In the opening poem, “How to Leave Things Behind Without Even Trying”, the speaker talks about leaving his laptop at an airport and is aghast at how this could be accomplished given its significance in his life. This is then juxtaposed with his boyfriend’s exit from his life and the way in which the apartment was cleaned and staged as if he had never been there at all. The speaker struggles with both losses, trying to interpret their meaning in an effort to understand their absence, but he rightly says, “you wait to learn//anything about what was lost./You wait for the phone call,//which only comes if you’ll be/happily reunited.//” (pg. 8)

There are several poems in which the speaker is taking selfies with beloved literary and pop culture icons from Miss Havisham in Great Expectations to Molly Jensen from Ghost. In each of these poems, Jensen unravels the inner mysteries of loss felt by each of these characters. Havisham’s sadness over lost love is really her belief in true love and that caged birds set free will return but, in the meantime, she’s left wondering who she is without that caged bird to love and protect. The loss of an affair leads Alex in Fatal Attraction to extremes, but even if you don’t go to those extremes after a break-up, you can certainly understand where they come from.

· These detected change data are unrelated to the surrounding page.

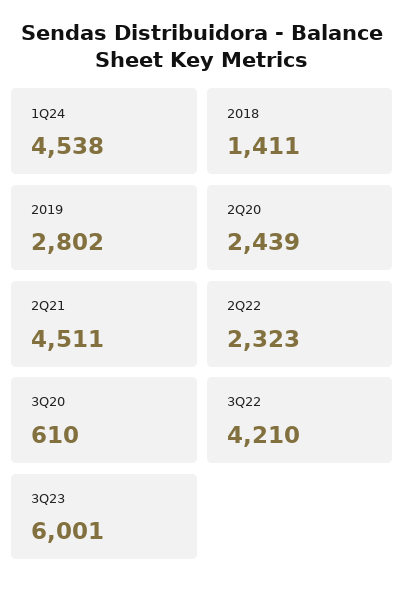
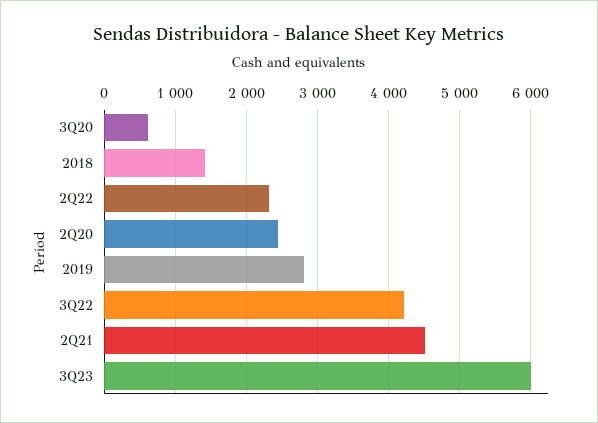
  {
-   "1Q24": 4538,
    "2018": 1411,
    "2019": 2802,
    "2Q20": 2439,
    "2Q21": 4511,
    "2Q22": 2323,
    "3Q20": 610,
    "3Q22": 4210,
    "3Q23": 6001
  }

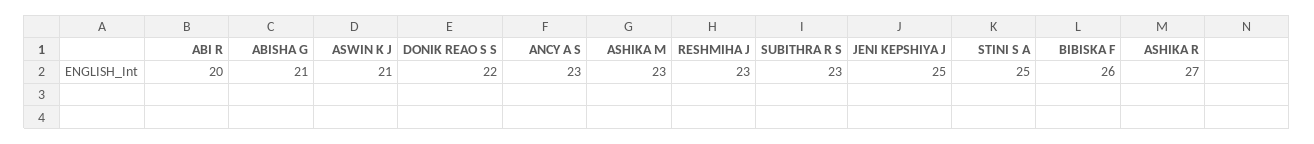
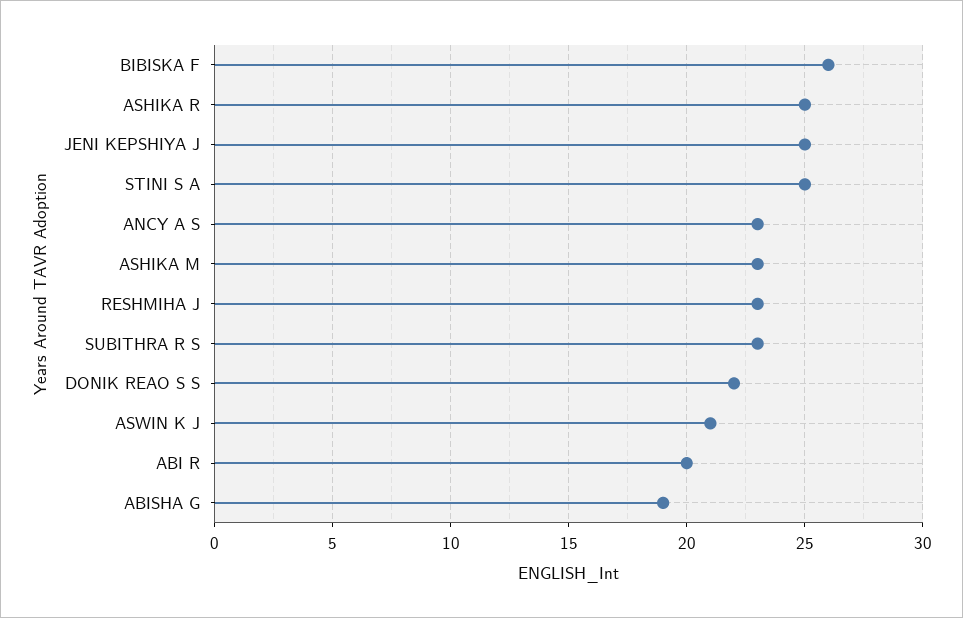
  {
    "ABI R": 20,
-   "ABISHA G": 21,
+   "ABISHA G": 19,
    "ASWIN K J": 21,
    "DONIK REAO S S": 22,
    "ANCY A S": 23,
    "ASHIKA M": 23,
    "RESHMIHA J": 23,
    "SUBITHRA R S": 23,
    "JENI KEPSHIYA J": 25,
    "STINI S A": 25,
    "BIBISKA F": 26,
-   "ASHIKA R": 27
+   "ASHIKA R": 25
  }

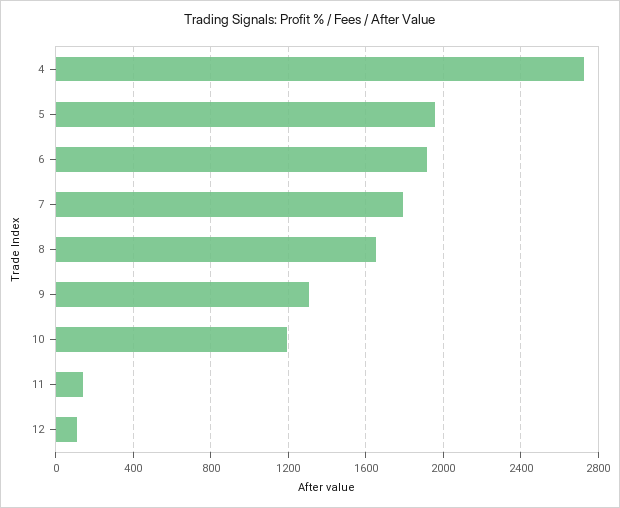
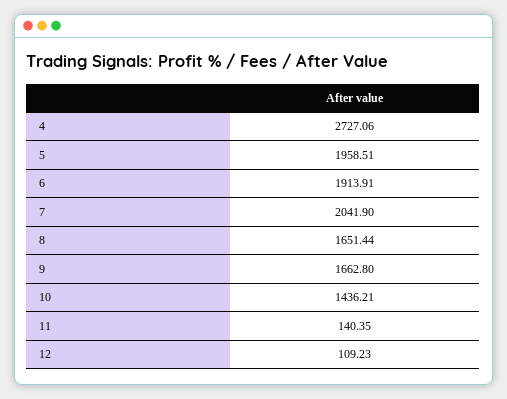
  {
    "4": 2727.06,
    "5": 1958.51,
    "6": 1913.91,
-   "7": 1800,
+   "7": 2041.9,
    "8": 1651.44,
-   "9": 1300,
+   "9": 1662.8,
-   "10": 1200,
+   "10": 1436.21,
    "11": 140.35,
    "12": 109.23
  }

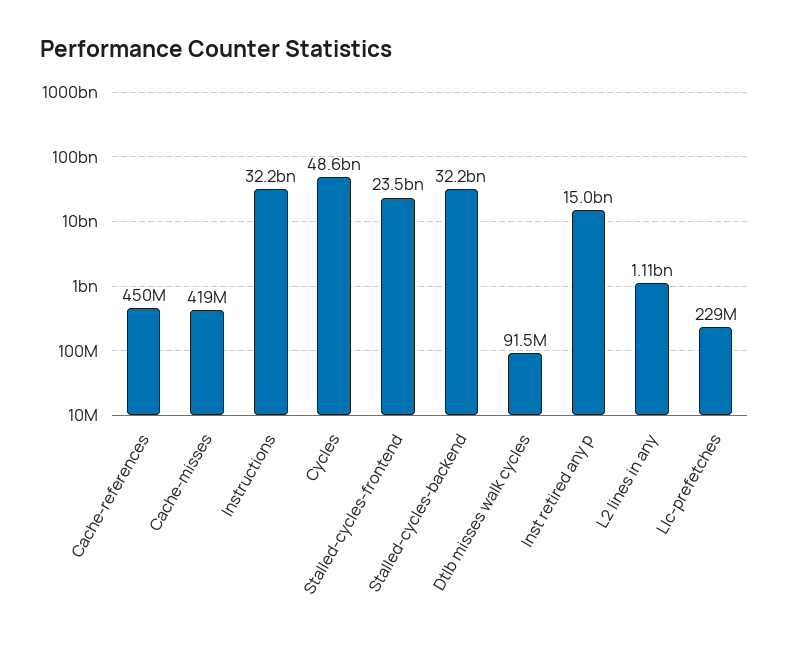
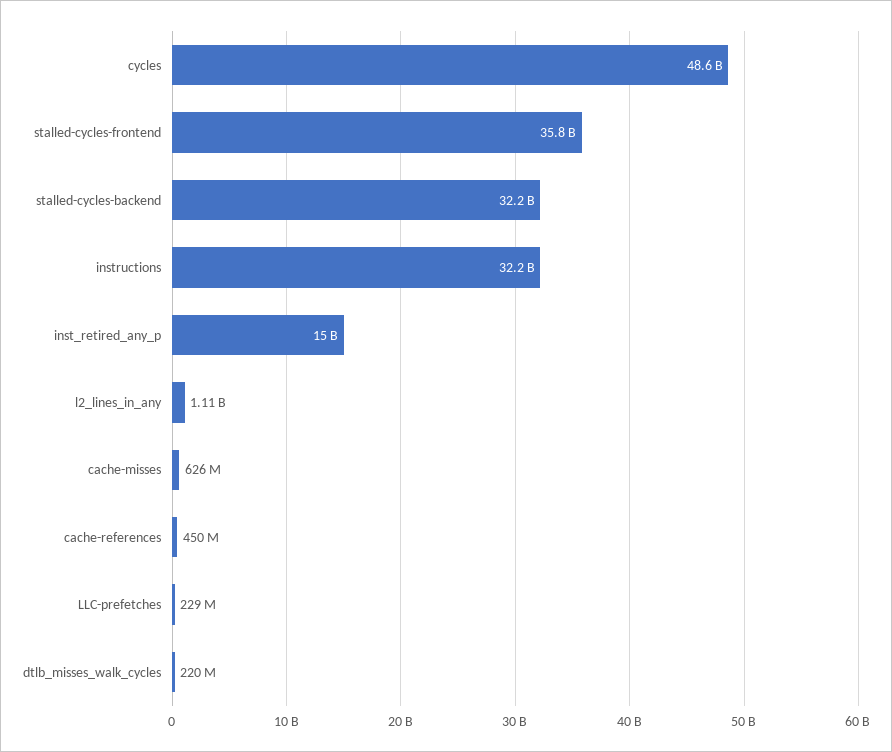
  {
    "Cache-references": 450000000,
-   "Cache-misses": 419000000,
+   "Cache-misses": 626000000,
    "Instructions": 32200000000,
    "Cycles": 48600000000,
-   "Stalled-cycles-frontend": 23500000000,
+   "Stalled-cycles-frontend": 35800000000,
    "Stalled-cycles-backend": 32200000000,
-   "Dtlb misses walk cycles": 91500000,
+   "Dtlb misses walk cycles": 220000000,
    "Inst retired any p": 15000000000,
    "L2 lines in any": 1110000000,
    "Llc-prefetches": 229000000
  }

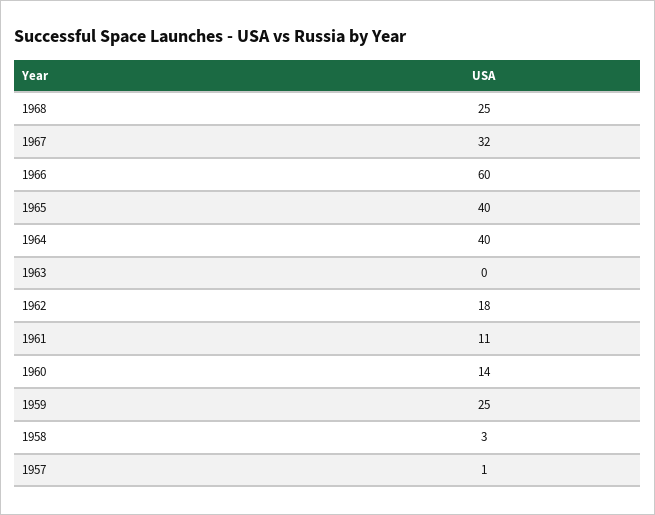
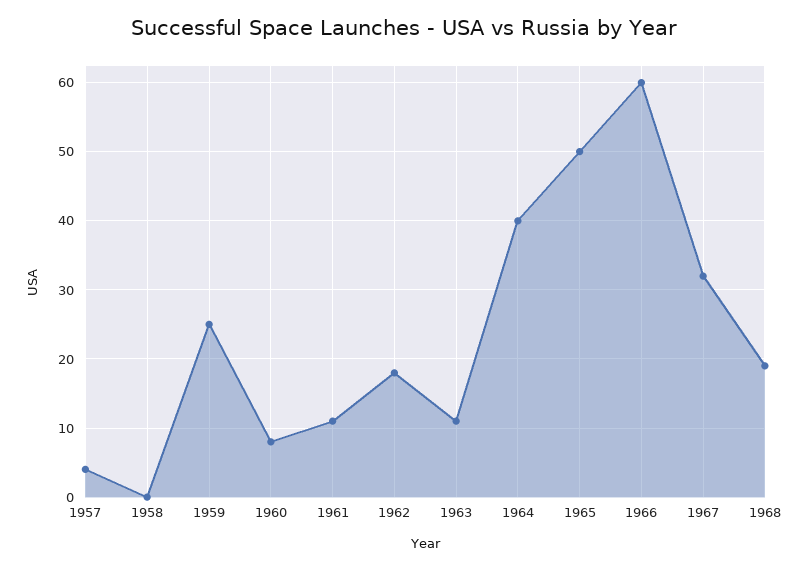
  {
-   "1968": 25,
+   "1968": 19,
    "1967": 32,
    "1966": 60,
-   "1965": 40,
+   "1965": 50,
    "1964": 40,
-   "1963": 0,
+   "1963": 11,
    "1962": 18,
    "1961": 11,
-   "1960": 14,
+   "1960": 8,
    "1959": 25,
-   "1958": 3,
+   "1958": 0,
-   "1957": 1
+   "1957": 4
  }

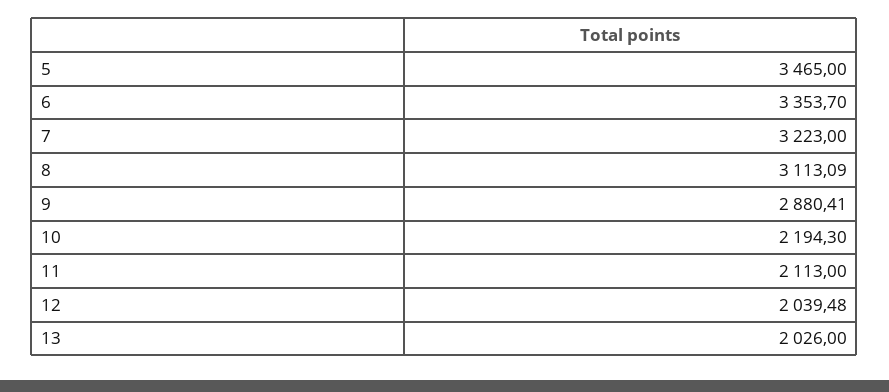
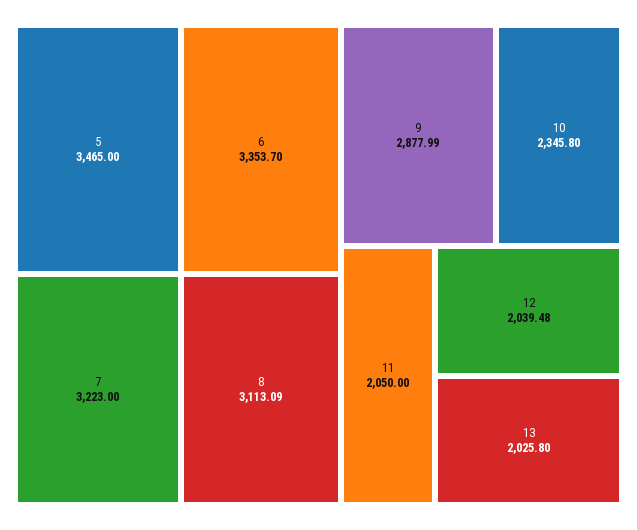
  {
    "5": 3465,
    "6": 3353.7,
    "7": 3223,
    "8": 3113.09,
-   "9": 2880.41,
+   "9": 2877.99,
-   "10": 2194.3,
+   "10": 2345.8,
-   "11": 2113,
+   "11": 2050,
    "12": 2039.48,
-   "13": 2026
+   "13": 2025.8
  }

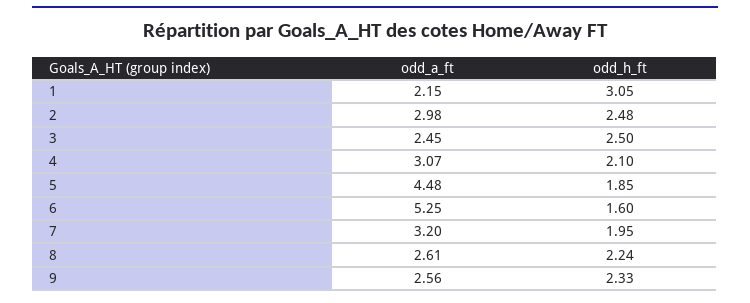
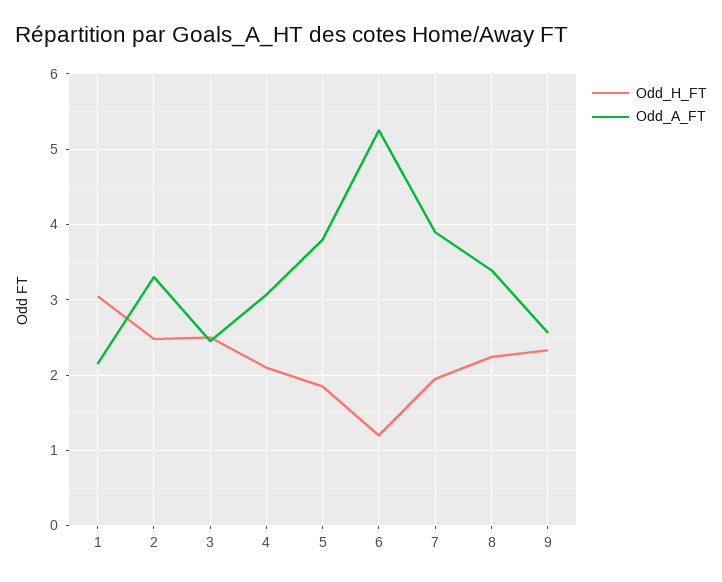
  {
    "odd_a_ft": {
      "1": 2.15,
-     "2": 2.98,
+     "2": 3.3,
      "3": 2.45,
      "4": 3.07,
-     "5": 4.48,
+     "5": 3.8,
      "6": 5.25,
-     "7": 3.2,
+     "7": 3.9,
-     "8": 2.61,
+     "8": 3.4,
      "9": 2.56
    },
    "odd_h_ft": {
      "1": 3.05,
      "2": 2.48,
      "3": 2.5,
      "4": 2.1,
      "5": 1.85,
-     "6": 1.6,
+     "6": 1.2,
      "7": 1.95,
      "8": 2.24,
      "9": 2.33
    }
  }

Jensen’s couplets are powerfully crafted so that readers will feel each gut-wrenching loss, like “Everything we’d placed//inside those years spilled out/like blood escaping from a vein.//” (pg. 13, “Disruption”) But lest you believe this collection is all sadness and woe, Jensen has a sense of humor about it all, which one might expect comes with a bit of distance from the actual breakup events.

From “On the Night Gays Across America Celebrate the Marriage Equality Ruling, You and I Divide Our Possessions” (pg. 17)

We shake loose our lives like a braid
untwirling at the end of a long day.

I want everything and nothing
that belongs to you, that holds

a memory of you like an urn
full of ash, the kind of thing

you never open but have to
keep on hand because it means

Yes, I’m leaving you hanging with the above quote from this poem, but it’s one I don’t want to ruin for you. What the selected quote shows you is the humor and the lightness that Jensen brings to his couplets even in the midst of a breakup moment. There’s something to be said about bringing a bit of levity to loss. Breakup/Breakdown by Charles Jensen is a commentary on the modern breakup and the swiftness of it, which can leave each of us stunned and empty. But what it teaches is resilience and growth, a move toward letting go, even if not complete. In order for new things to begin, the old must be broken down, and Jensen does that here with aplomb.

RATING: Cinquain

About the Author:

Charles Jensen is the author of The Nanopedia Quick-Reference Pocket Lexicon of Contemporary American Culture (2012 MiPOESIAS Chapbook Series) and The First Risk, which was published in 2009 by Lethe Press and was a finalist for the 2010 Lambda Literary Award. His previous chapbooks include Living Things, which won the 2006 Frank O’Hara Chapbook Award, and The Strange Case of Maribel Dixon (New Michigan Press, 2007). A past recipient of an Artist’s Project Grant from the Arizona Commission on the Arts, his poetry has appeared in Bloom, Columbia Poetry Review, Copper Nickel, Field, The Journal, New England Review, and Prairie Schooner. He holds an MFA in poetry from Arizona State University, where he also did graduate work in nonprofit leadership and management. He is the founding editor of the online poetry magazine LOCUSPOINT, which explores creative work on a city-by-city basis, and is active in the national arts community by serving on the Emerging Leader Council of Americans for the Arts. He lives in Los Angeles.

Comments

  1. Anna (Diary of an Eccentric) says

    This sounds really good. Glad you liked it.

  2. Excellent review, Serena! I’m glad there is some humor in this collection, and that you enjoyed the book.